## GIVEN EXERCISE
Rewrite the lines of each item as a numbered list, skipping any blank lines. Leave the pictures out of your answer.

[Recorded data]
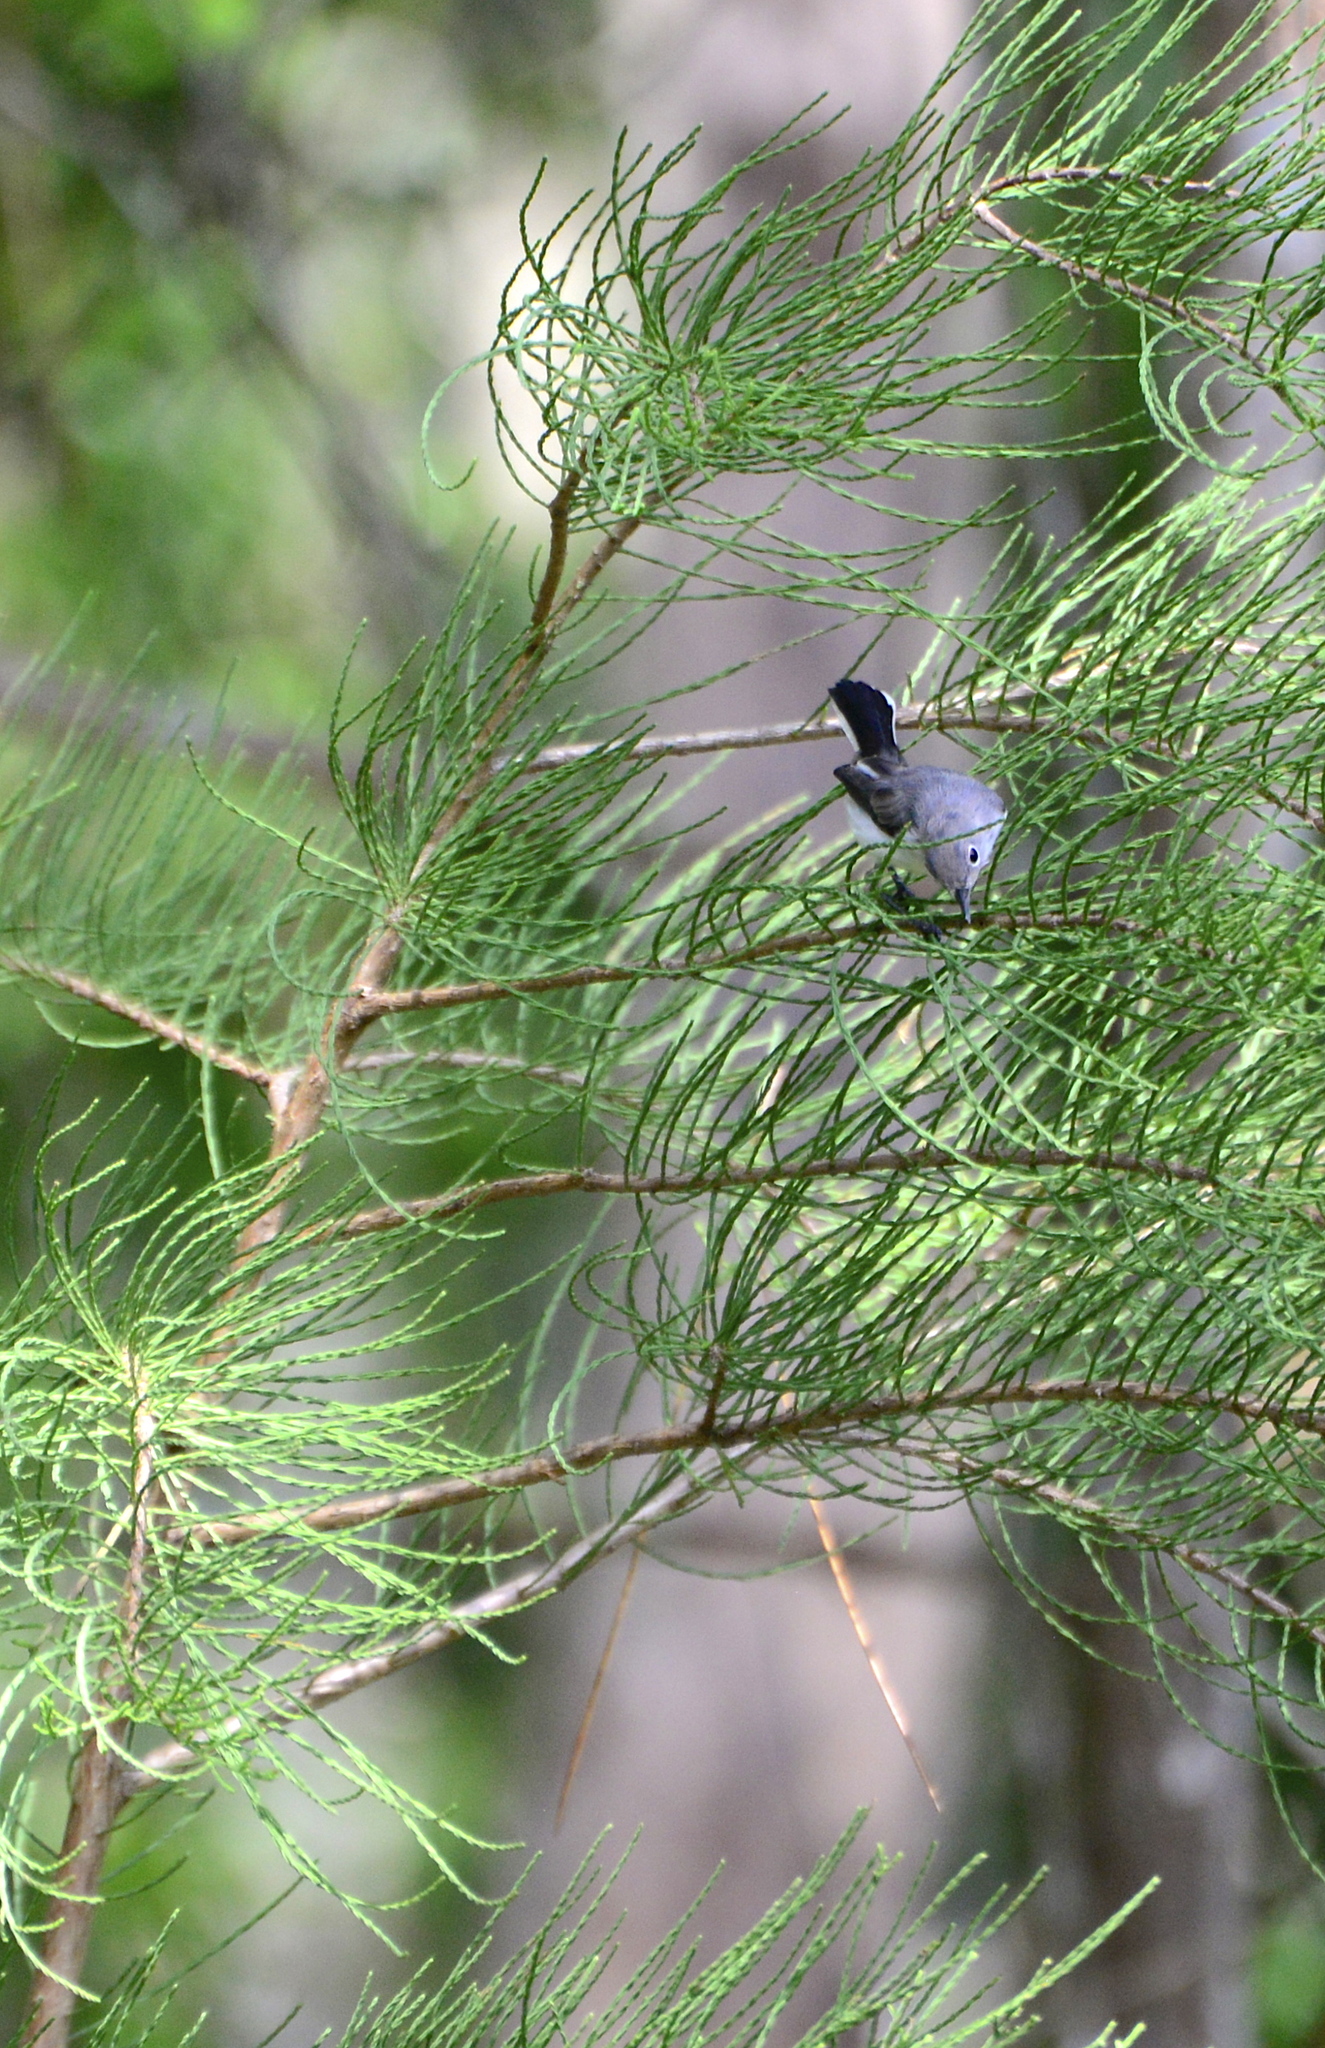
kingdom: Animalia
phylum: Chordata
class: Aves
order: Passeriformes
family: Polioptilidae
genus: Polioptila
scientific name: Polioptila caerulea
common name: Blue-gray gnatcatcher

## OUTPUT BELOW
1. kingdom: Animalia
2. phylum: Chordata
3. class: Aves
4. order: Passeriformes
5. family: Polioptilidae
6. genus: Polioptila
7. scientific name: Polioptila caerulea
8. common name: Blue-gray gnatcatcher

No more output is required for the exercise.